I find it impossible to ignore all of these conflicting messages and theories. In some ways, I think it’s dangerous to do so. Each group has something to teach us… FMS helped to place a check of poor therapeutic practice; our family show us how confusing our experience can appear to the outside world; and so on. But, I don’t think that it’s up to us as individuals, to get caught up in the debates and arguments. I think that we owe it to ourselves to be an informed consumer; to gain power over our own healing, and to play an active part in that healing process. But we shouldn’t hurt ourselves in the process.
I’ve read much of the FMS material. I’ve debated with the DID deniers. I’ve questioned the beliefs of the extreme supporters. Each of those interactions has come at a personal cost. I begin to doubt my truth. I become conflicted and destabilised. Opponents to DID, would argue that this destabilisation was due to the house of cards that I have built my life on, being threatened. The thing is, the intellectual part of me likes this reasoning. At times I embrace denial for all it’s worth. Events which I know occurred are minimised, or I detach emotionally from them.

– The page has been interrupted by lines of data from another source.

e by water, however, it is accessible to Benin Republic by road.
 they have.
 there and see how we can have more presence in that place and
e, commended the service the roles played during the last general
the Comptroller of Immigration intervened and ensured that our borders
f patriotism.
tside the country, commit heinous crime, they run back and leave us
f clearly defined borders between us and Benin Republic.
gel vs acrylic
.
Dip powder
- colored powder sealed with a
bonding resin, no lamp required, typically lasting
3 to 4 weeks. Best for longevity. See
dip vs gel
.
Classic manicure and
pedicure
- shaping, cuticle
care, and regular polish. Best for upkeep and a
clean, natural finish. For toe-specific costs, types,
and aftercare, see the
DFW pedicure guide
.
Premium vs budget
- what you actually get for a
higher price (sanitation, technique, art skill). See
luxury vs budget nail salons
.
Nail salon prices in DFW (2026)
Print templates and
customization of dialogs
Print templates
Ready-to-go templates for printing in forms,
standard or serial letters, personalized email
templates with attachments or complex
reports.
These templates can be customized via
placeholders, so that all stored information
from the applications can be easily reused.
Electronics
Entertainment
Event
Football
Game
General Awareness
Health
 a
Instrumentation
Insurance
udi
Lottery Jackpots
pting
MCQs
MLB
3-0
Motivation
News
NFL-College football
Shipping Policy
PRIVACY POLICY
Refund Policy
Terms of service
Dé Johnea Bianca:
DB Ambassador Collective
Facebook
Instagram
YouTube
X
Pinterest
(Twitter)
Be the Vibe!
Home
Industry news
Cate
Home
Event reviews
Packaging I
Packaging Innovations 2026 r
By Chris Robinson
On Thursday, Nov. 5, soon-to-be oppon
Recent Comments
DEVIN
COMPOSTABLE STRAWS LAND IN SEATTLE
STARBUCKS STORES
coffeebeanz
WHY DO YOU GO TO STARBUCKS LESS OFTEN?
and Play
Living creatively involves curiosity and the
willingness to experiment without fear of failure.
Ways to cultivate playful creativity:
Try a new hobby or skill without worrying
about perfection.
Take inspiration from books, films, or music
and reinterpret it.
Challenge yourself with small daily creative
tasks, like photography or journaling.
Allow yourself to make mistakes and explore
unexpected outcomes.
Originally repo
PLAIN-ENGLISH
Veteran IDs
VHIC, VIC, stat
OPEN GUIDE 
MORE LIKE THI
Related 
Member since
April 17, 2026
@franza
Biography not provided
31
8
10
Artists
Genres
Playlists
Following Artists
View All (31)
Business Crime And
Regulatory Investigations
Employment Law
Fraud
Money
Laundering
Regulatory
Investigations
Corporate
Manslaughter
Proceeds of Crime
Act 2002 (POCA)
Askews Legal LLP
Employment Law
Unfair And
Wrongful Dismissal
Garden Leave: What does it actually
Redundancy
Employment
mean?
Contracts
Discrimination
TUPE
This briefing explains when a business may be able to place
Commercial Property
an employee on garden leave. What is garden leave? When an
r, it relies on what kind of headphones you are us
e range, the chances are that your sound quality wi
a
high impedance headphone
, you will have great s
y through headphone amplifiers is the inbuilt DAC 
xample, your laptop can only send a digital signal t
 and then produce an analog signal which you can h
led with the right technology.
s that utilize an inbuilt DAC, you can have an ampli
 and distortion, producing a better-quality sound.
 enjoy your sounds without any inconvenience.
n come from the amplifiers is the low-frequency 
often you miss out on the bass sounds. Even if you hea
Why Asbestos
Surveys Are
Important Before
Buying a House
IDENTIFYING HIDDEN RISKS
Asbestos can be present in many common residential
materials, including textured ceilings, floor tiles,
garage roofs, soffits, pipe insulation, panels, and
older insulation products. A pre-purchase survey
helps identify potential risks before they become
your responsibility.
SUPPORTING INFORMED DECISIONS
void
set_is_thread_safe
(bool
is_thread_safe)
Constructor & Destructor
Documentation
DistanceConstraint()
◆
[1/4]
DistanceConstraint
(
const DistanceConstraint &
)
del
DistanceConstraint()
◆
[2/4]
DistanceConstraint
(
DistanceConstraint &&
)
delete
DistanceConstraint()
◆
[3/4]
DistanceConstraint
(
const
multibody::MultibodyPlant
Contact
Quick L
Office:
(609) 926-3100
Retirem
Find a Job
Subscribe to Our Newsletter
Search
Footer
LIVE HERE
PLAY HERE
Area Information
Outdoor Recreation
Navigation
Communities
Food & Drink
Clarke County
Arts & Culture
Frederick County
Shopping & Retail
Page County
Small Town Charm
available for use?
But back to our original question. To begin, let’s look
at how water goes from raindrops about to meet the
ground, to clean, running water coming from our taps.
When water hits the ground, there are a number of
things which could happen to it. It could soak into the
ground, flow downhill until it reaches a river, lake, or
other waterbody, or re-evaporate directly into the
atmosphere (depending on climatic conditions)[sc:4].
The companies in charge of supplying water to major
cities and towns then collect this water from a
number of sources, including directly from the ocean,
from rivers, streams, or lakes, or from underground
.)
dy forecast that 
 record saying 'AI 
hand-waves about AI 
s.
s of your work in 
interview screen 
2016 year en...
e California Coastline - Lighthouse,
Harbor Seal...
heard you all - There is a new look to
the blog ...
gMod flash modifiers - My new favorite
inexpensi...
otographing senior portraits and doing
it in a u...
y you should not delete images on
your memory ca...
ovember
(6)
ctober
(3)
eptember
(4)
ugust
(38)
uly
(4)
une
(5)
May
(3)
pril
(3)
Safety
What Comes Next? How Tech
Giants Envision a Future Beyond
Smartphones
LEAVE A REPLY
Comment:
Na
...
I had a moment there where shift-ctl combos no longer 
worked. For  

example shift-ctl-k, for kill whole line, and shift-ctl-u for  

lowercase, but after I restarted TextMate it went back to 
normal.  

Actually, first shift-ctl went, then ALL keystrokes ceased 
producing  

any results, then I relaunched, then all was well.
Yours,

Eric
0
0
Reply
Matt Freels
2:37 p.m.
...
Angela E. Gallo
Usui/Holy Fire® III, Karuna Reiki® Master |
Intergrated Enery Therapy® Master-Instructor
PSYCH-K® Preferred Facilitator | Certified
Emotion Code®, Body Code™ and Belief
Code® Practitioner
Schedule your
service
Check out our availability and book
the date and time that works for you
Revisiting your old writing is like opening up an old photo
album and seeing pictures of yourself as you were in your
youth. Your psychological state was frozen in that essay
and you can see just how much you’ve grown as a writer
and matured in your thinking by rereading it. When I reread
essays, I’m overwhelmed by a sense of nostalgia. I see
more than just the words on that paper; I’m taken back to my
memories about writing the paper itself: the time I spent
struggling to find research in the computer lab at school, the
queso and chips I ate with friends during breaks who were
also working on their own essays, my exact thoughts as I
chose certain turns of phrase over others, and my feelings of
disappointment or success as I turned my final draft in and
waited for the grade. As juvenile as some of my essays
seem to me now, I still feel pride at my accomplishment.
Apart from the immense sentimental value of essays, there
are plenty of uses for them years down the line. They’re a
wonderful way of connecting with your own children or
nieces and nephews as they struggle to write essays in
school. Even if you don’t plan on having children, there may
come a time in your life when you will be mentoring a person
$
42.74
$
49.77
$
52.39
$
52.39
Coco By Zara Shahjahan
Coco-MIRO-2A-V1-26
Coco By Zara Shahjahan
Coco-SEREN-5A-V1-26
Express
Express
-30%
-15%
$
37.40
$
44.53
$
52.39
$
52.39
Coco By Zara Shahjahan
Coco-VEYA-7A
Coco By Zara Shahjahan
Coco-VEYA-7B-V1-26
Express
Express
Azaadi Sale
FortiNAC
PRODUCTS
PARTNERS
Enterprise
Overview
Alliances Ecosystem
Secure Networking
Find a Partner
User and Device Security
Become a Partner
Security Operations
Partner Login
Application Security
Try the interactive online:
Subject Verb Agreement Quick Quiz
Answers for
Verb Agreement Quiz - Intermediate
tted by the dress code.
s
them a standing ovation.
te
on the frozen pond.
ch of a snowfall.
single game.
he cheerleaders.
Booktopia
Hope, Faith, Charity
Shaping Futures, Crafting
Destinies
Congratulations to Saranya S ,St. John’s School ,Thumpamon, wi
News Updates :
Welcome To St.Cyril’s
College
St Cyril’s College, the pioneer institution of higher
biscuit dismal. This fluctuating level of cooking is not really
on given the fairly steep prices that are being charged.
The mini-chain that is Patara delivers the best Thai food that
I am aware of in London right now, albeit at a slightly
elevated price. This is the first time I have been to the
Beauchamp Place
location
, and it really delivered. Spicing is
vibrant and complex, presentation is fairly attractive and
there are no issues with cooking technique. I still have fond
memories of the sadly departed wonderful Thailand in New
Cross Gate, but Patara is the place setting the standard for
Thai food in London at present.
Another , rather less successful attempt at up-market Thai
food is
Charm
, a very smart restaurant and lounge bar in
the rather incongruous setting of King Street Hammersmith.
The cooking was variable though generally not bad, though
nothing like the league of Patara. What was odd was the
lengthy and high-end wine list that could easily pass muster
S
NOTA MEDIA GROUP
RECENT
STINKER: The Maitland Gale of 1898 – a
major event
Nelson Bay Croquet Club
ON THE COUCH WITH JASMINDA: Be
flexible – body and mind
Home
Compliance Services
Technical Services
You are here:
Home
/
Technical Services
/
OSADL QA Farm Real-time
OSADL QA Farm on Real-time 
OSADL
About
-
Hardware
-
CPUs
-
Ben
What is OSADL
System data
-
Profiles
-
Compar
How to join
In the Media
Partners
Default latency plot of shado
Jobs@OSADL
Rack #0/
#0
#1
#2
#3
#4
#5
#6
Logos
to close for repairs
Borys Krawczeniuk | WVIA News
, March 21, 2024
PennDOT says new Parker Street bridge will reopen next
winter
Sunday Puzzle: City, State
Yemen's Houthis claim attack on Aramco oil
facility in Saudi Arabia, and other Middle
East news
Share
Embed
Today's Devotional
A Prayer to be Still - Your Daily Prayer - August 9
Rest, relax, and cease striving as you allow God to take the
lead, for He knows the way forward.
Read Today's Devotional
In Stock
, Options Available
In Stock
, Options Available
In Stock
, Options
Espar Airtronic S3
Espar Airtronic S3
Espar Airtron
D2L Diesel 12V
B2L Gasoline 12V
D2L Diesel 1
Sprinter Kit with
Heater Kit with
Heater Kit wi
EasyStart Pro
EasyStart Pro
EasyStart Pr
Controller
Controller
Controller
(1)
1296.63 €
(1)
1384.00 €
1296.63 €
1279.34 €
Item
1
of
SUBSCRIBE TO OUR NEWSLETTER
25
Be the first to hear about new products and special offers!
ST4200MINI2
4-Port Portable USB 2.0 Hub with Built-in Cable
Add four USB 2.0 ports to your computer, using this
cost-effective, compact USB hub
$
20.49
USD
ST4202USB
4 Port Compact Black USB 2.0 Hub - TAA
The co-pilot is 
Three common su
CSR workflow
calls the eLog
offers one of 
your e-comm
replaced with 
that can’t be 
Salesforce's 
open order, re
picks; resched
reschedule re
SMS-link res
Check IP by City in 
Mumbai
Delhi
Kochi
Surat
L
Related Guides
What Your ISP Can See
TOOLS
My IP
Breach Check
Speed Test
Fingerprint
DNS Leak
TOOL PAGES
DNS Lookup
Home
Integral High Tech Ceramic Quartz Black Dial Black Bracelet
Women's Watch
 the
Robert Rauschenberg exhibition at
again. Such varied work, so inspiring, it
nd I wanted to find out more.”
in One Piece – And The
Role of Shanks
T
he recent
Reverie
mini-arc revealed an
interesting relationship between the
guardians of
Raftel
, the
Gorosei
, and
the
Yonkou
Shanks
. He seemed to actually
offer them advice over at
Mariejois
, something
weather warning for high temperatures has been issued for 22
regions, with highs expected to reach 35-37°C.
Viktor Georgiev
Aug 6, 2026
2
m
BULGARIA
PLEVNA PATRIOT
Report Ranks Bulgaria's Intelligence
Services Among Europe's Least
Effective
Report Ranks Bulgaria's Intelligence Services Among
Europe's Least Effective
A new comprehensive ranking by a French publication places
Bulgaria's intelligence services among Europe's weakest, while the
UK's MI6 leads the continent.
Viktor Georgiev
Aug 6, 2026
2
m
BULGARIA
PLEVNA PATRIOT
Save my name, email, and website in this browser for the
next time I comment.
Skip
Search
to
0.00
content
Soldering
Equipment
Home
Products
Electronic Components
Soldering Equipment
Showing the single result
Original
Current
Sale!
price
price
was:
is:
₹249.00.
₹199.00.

But, this doesn’t explain how I continue to react to things. Even in the midst of my denial, I still avoid the smell of tyres on a hot summer day, I must have my back to the wall… the list goes on. I can appear bright, happy and be super-functional; yet internally I’ve compartmentalised the turmoil, and can dangerously self injure within the hour. This is where my intellectual/autobiographical truth, and the truth of my sensory memory collide. For me, healing comes, not from trying to uncover every single memory, but rather in coping with what I am facing in the present – it’s about symptom management, not chasing memories.
It’s my intellectual part that needs to know what happened to me; but this has never been where my healing has occurred. My greatest leaps in healing have always come from working through a trigger in the present. It’s shown the wounded parts of me that it is possible to be safe. Ironically, this safety has often led to more sharing of emotions, and yes, sometimes memories. But these were shared from a place of strength, not chaos. They didn’t have the power to sweep me along on an emotional tidal wave. That’s not to say that I don’t get swept away, I do. But I’m learning how to cope in the present in a more proactive way… a more emotional way. It’s uncomfortable, it’s scary, but the benefits are showing.
So what is my truth? I was hurt in the past by people who should have protected me. That betrayal of trust now influences my life in significant ways. I get confused, distracted and hurt by the controversy that is associated with the diagnostic label that a psychiatrist assigned me. I am trying my best to heal from the wounds of the past, understand the controversy, and (more importantly) live a life. Isn’t that what most of us are trying to do?
What is the truth… or are they both the truth seen from different perspectives?